«Тебе не запугать меня снова!» — воскликнула Аэрин и, почти не соображая, что делает, выхватила Гонтуран из ножен и плашмя ударила по основанию Маурова черепа, где некогда он соединялся с хребтом. Острые языки вспыхнувшего синего пламени осветили всю сокровищницу с множеством полок, сундуков, ниш и дверей в другие кладовые. Цвет пламени был призрачный и нездоровый, но череп завопил, раздался треск, словно расселась гора, и череп свалился со своего постамента на пол.

Пока он еще двигался, Аэрин бросилась на него, и он неохотно перекатился еще на пол-оборота. В момент падения давившее на них отчаяние вдруг ослабло, и Тор со зверями, обретя тень надежды, тоже стали толкать. Череп сделал еще пол-оборота.
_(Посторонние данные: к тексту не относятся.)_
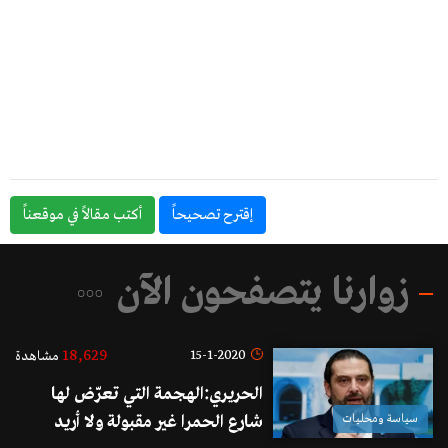
إقترح تصحيحاً
أكتب مقالاً في موقعناً
زوارنا يتصفحون الآن
18,629
15-1-2020
مشاهدة
الحريري:الهجمة التي تعرّض لها
سياسة ومحليات
شارع الحمرا غير مقبولة ولا أريد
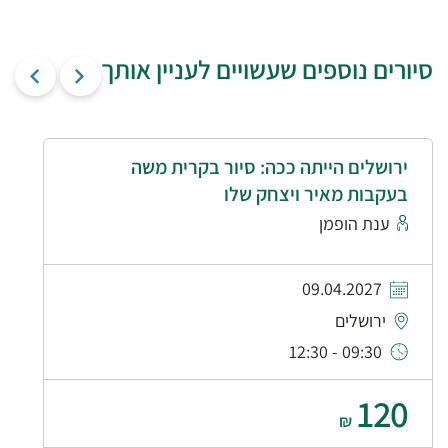
סיורים נוספים שעשויים לעניין אותך
ירושלים הייתה ככה: סיור בקרית משה
בעקבות מאיר ויצחק שלו
ענת הופמן
09.04.2027
ירושלים
09:30 - 12:30
120
₪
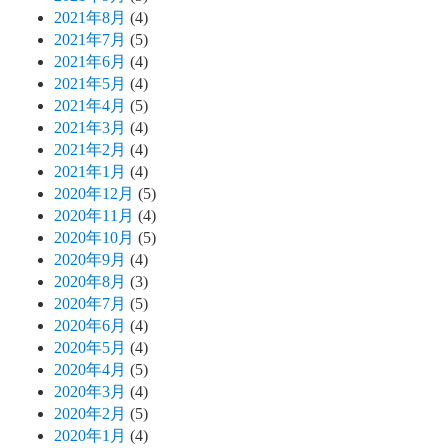
2021年8月
(4)
2021年7月
(5)
2021年6月
(4)
2021年5月
(4)
2021年4月
(5)
2021年3月
(4)
2021年2月
(4)
2021年1月
(4)
2020年12月
(5)
2020年11月
(4)
2020年10月
(5)
2020年9月
(4)
2020年8月
(3)
2020年7月
(5)
2020年6月
(4)
2020年5月
(4)
2020年4月
(5)
2020年3月
(4)
2020年2月
(5)
2020年1月
(4)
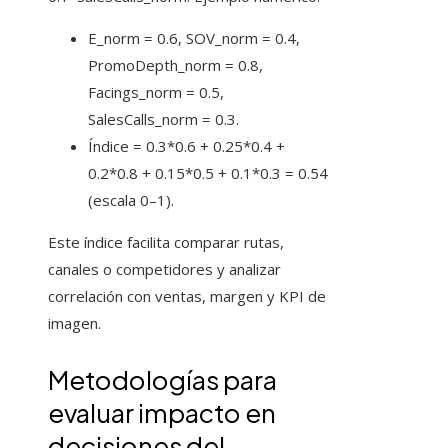
E_norm = 0.6, SOV_norm = 0.4,
PromoDepth_norm = 0.8,
Facings_norm = 0.5,
SalesCalls_norm = 0.3.
Índice = 0.3*0.6 + 0.25*0.4 +
0.2*0.8 + 0.15*0.5 + 0.1*0.3 = 0.54
(escala 0–1).
Este índice facilita comparar rutas,
canales o competidores y analizar
correlación con ventas, margen y KPI de
imagen.
Metodologías para
evaluar impacto en
decisiones del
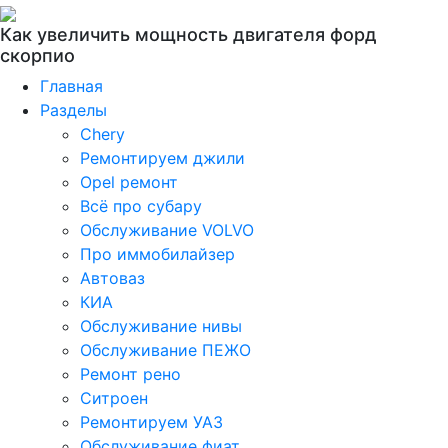
Как увеличить мощность двигателя форд
скорпио
Главная
Разделы
Chery
Ремонтируем джили
Opel ремонт
Всё про субару
Обслуживание VOLVO
Про иммобилайзер
Автоваз
КИА
Обслуживание нивы
Обслуживание ПЕЖО
Ремонт рено
Ситроен
Ремонтируем УАЗ
Обслуживание фиат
Луна поднялась уже высоко, когда они выбрались во двор, потому что самый прямой путь выбрать не получилось — размер черепа исключал все коридоры, кроме самых широких. Ночной ветер показался ледяным, ведь они взмокли от напряжения. Луна двоилась в глазах у Аэрин. Тор нашел веревку, и они попытались тащить злые кости, но так получалось еще хуже. Пришлось вернуться к прежнему способу. Форма черепа и близко не напоминала шар, поэтом за один раз удавалось перевернуть его лишь на пол-оборота, и от каждого переката мышцы у Тора и Аэрин болезненно ныли. А они еще до начала устали до смерти.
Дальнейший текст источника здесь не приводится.